Bill Dunn

Personal information
- Born: 23 September 1967 (age 58)

Playing information
- Position: Prop, Second-row
Club
| Years | Team | Pld | T | G | FG | P |
| 1989–90 | Cronulla | 7 | 0 | 0 | 0 | 0 |
| 1991–93 | Illawarra | 47 | 4 | 0 | 0 | 0 |
| 1994–97 | Western Suburbs | 67 | 6 | 0 | 0 | 24 |
|  | Total | 121 | 10 | 0 | 0 | 24 |
Representative
| Years | Team | Pld | T | G | FG | P |
| 1997 | NSW Country | 1 | 0 | 0 | 0 | 0 |
- Source:

= Bill Dunn (rugby league) =

Australian rugby league footballer

Bill Dunn (born 23 September 1967) is an Australian former professional rugby league footballer who played for Cronulla, Illawarra and the Western Suburbs.

==Biography==
A forward, Dunn played his football mostly as a second-row or prop. He went to high school in Tweed Heads and was an Australian Schoolboys representative player in 1985.

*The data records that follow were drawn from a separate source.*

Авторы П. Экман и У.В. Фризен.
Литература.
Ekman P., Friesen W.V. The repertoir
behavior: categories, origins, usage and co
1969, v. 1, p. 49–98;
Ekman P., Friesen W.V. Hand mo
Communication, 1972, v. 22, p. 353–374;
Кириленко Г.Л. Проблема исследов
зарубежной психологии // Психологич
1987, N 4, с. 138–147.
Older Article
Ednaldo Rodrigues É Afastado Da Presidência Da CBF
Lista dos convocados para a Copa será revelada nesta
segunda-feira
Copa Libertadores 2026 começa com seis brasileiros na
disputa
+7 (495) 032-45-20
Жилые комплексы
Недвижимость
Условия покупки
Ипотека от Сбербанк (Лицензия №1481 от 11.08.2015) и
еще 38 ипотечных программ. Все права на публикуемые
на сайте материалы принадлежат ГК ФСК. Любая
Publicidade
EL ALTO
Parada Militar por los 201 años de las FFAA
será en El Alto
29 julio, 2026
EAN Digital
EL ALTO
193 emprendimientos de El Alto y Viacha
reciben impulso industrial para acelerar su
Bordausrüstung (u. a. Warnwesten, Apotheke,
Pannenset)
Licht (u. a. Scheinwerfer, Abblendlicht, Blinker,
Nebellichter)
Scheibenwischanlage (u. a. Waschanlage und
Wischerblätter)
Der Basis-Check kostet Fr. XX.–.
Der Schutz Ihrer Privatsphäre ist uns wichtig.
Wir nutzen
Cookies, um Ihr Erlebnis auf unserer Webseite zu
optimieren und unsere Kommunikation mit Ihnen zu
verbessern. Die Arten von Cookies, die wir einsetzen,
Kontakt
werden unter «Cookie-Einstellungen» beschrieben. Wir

Dunn made only seven first-grade appearances during his time at Cronulla but received more regular games when he switched to Illawarra for the 1991 season. In 1992 his 22 first-grade games for Illawarra including three finals, culminating in a four-point preliminary final loss to St. George. He finished his career at Western Suburbs, where he played for four years.

In 1997, his final season, he made a representative appearance for NSW Country.